## Directions
a. Decide whether each statement agrees with the quantum simulation text. For each, answer yes or no and quote the deciding words. (i) The programme's leader is from the Department of Chemistry. (ii) Quantum-gas microscopy has only recently been extended to molecules. (iii) Classical computers can readily model quantum many-body phenomena.
b. In the quantum simulation text, recast the paragraph that begins "The researchers will also create larger molecular systems" as a short bulleted list that keeps its main facts.
c. According to the quantum simulation text, what are "optical tweezers"?
====== Source passage ======
The national programme, led by Professor Simon Cornish from the Department of Physics, will allow UK scientists to build some of the world's most advanced quantum simulators. These devices will be capable of explaining some of the greatest mysteries in modern physics.
Controlling quantum matter molecule by molecule
Professor Cornish, working alongside fellow researchers at Durham and collaborators at Birmingham University, Imperial College London and King's College London, will develop and study systems of ultracold polar molecules. These are a special type of quantum matter that exhibits long-range interactions between the constituents.
They will build artificial materials by arranging the molecules into ordered arrays, controlling every single element of the experiment, including the quantum state of each molecule and how strongly molecules interact with one another.
Using these materials, the researchers will study the novel quantum properties that emerge when many molecules are made to interact.
Such quantum many-body phenomena play an important role in many areas of science, from materials and nuclear physics to chemistry and even biological processes. Yet they remain poorly understood because their behaviour is too complex for classical computers to model.
A multi‑platform quantum research programme
The funding will support several cutting-edge experimental platforms, allowing the team to explore quantum science in new and powerful ways.
The team will build arrays of 'optical tweezers' - beams of light that hold and move single molecules. These tweezers allow researchers to arrange molecules into custom shapes and study their behaviour with fine detail.
The researchers will also create larger molecular systems confined in lattice structures engineered using laser light. Here they will use 'quantum-gas microscopy' to look at individual molecules inside the lattice. This technology, only recently extended to molecules, will allow scientists to watch the quantum processes unfold in real time.
The funding will also support the creation of molecular Bose-Einstein condensates with strong dipolar interactions - novel quantum fluids that are only just beginning to be understood.
A quantum leap for the UK
With the £9,987,529 funding package, the team will develop some of the most capable and versatile quantum simulation platforms in the world.
These new systems will act as highly advanced quantum laboratories, helping researchers explore phenomena far beyond the reach of classical computing.
The research programme is more than support for a single project - it opens entirely new ways to explore the universe at its deepest quantum level.
====== Source material ======
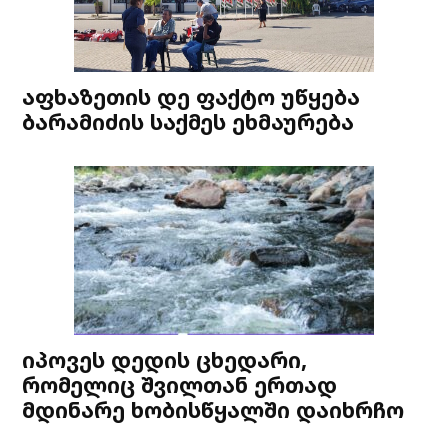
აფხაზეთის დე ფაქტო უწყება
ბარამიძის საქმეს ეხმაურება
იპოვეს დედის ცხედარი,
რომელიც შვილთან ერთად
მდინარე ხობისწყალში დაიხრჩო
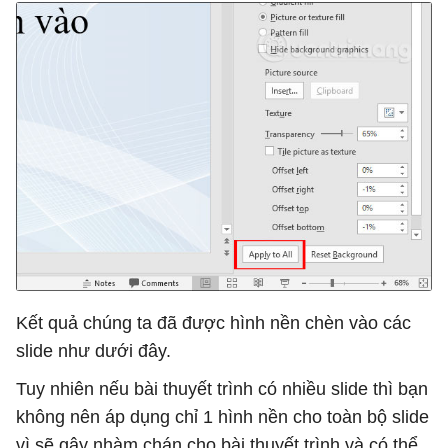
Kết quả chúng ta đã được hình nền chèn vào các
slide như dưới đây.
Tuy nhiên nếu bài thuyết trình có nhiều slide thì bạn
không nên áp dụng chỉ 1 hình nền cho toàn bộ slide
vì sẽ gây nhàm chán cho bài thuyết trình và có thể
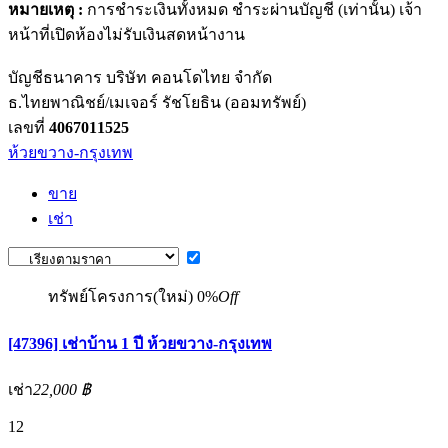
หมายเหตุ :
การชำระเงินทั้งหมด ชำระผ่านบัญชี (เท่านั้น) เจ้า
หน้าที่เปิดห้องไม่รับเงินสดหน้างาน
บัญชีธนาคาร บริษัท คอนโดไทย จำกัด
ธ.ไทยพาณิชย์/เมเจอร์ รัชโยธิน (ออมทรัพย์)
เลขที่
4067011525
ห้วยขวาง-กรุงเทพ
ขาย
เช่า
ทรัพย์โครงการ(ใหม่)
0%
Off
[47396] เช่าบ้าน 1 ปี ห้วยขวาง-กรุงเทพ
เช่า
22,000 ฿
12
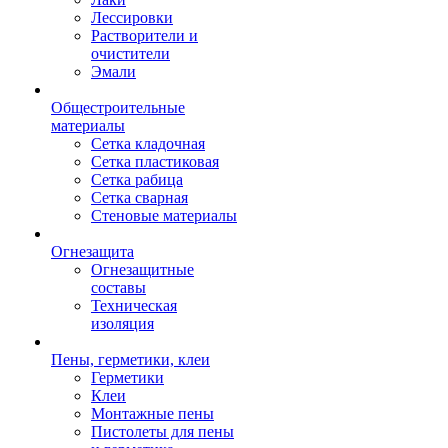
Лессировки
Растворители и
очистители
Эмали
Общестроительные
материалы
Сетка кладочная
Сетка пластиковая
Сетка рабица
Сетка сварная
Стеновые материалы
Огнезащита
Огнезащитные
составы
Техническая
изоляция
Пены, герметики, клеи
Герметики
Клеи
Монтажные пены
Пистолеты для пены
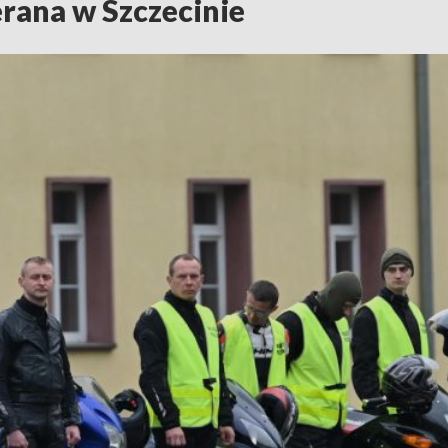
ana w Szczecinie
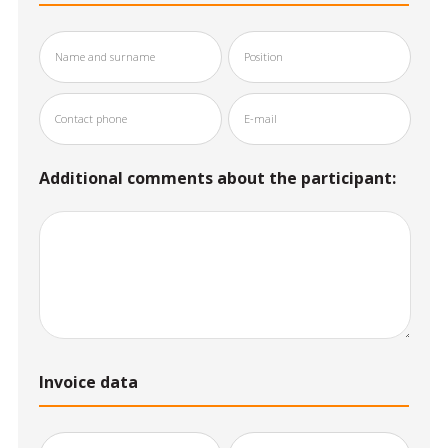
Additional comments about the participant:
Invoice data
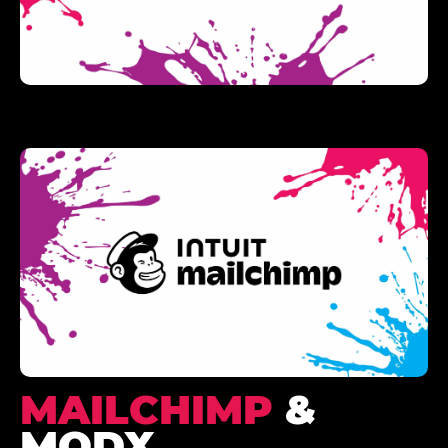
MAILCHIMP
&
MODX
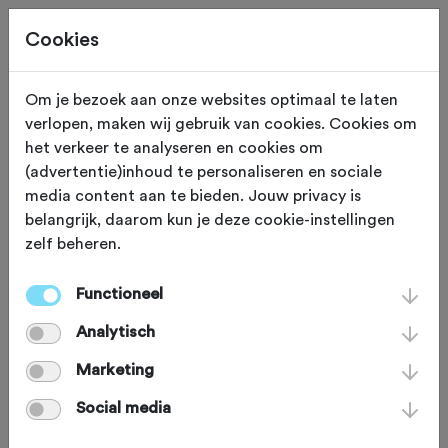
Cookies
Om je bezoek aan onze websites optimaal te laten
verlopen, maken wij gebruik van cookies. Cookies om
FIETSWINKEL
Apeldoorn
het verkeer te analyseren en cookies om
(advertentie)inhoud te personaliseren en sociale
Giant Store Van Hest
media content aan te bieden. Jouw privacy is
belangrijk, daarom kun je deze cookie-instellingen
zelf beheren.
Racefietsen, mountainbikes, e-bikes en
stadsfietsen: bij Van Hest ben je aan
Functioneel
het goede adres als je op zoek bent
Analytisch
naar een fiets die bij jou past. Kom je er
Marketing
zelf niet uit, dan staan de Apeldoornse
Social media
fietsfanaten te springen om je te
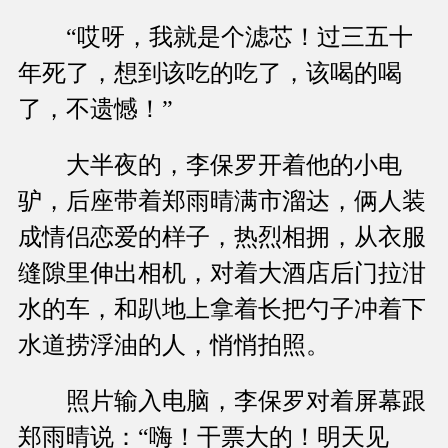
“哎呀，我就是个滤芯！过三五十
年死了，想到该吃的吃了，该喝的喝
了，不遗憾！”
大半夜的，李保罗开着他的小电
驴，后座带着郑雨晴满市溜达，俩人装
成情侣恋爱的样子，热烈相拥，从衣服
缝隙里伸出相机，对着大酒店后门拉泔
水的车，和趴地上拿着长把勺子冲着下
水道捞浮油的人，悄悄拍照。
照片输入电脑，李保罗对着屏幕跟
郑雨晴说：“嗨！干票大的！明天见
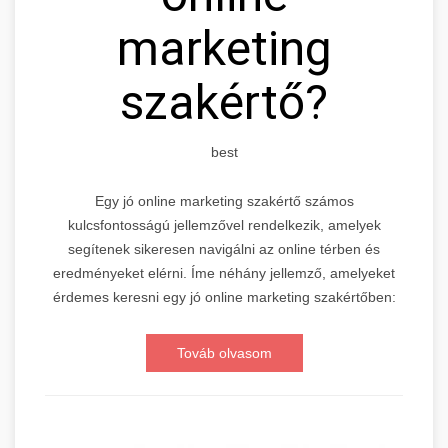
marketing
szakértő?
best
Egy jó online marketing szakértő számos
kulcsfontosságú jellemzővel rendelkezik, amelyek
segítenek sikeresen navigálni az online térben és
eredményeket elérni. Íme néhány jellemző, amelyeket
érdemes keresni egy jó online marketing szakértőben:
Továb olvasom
======
====== Source material ======
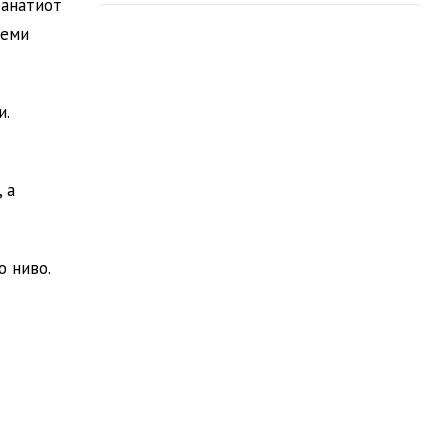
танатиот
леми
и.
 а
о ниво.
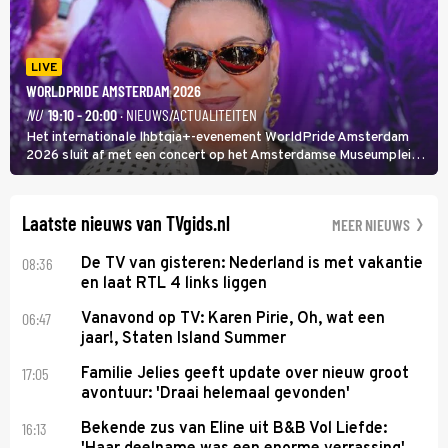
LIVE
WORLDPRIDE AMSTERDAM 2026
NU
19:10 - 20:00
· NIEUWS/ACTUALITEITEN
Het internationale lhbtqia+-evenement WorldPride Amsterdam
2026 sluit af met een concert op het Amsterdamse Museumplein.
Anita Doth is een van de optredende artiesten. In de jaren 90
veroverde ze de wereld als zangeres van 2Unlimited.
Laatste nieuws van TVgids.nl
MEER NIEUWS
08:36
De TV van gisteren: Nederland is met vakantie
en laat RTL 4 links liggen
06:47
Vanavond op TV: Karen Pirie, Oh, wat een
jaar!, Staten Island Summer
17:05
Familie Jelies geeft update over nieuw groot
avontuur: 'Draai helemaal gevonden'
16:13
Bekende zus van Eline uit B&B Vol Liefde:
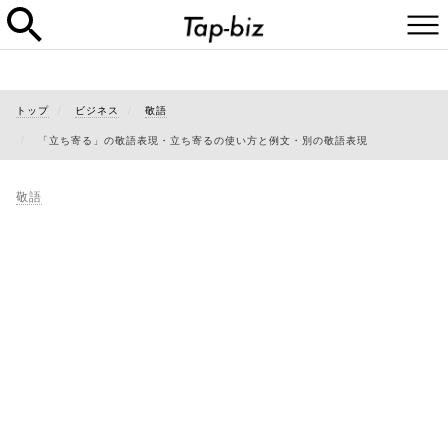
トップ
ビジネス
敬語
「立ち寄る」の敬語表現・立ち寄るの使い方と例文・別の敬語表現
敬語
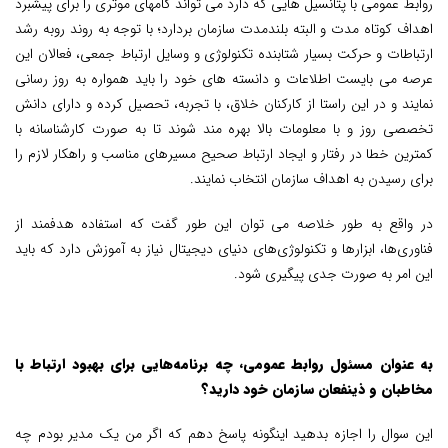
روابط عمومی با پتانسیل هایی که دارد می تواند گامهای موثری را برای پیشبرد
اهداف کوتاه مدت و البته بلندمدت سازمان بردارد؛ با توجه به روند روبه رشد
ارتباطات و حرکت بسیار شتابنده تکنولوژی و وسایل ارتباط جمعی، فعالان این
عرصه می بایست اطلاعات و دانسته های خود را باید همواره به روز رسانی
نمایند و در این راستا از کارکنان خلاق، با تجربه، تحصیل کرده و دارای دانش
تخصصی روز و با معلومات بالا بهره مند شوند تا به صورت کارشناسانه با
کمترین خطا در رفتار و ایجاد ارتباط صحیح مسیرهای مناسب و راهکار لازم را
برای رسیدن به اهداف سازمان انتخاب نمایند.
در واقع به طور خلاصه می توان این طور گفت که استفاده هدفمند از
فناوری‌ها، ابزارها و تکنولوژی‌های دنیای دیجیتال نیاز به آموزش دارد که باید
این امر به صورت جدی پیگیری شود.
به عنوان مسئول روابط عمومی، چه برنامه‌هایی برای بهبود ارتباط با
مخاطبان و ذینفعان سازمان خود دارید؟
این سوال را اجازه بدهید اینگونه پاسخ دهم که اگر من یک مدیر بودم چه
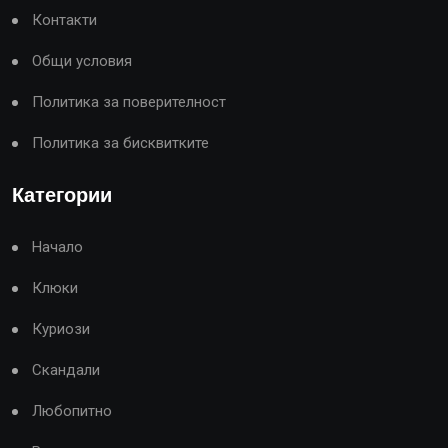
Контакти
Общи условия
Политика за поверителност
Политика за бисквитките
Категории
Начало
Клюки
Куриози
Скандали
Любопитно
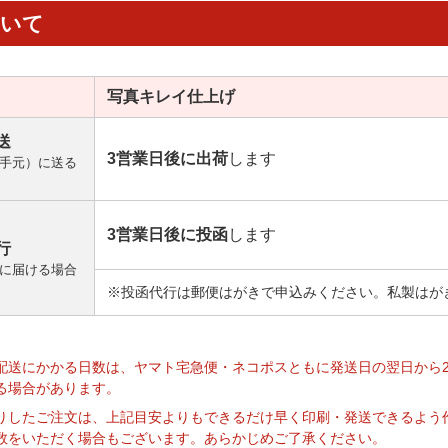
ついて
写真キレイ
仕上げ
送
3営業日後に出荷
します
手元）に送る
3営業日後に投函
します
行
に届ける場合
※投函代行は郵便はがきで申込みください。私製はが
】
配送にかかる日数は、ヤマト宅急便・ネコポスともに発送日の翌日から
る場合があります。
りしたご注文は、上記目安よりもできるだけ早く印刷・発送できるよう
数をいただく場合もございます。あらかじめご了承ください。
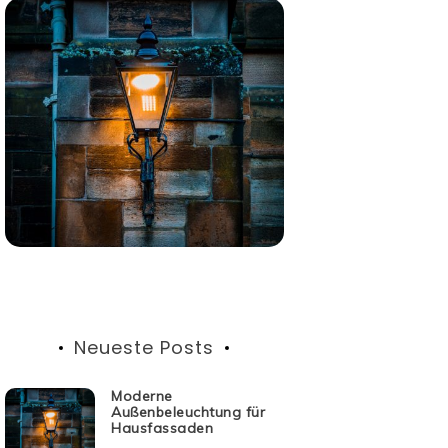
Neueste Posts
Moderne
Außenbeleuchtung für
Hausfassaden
======
## Replies
a.
(i) No: "led by Professor Simon Cornish from the Department of Physics"
(ii) Yes: "This technology, only recently extended to molecules"
(iii) No: "their behaviour is too complex for classical computers to model"

b.
- Larger molecular systems will be confined in lattice structures engineered with laser light.
- Quantum-gas microscopy will be used to look at individual molecules inside the lattice.
- This technology was only recently extended to molecules.
- It will let scientists watch quantum processes unfold in real time.

c. Beams of light that hold and move single molecules.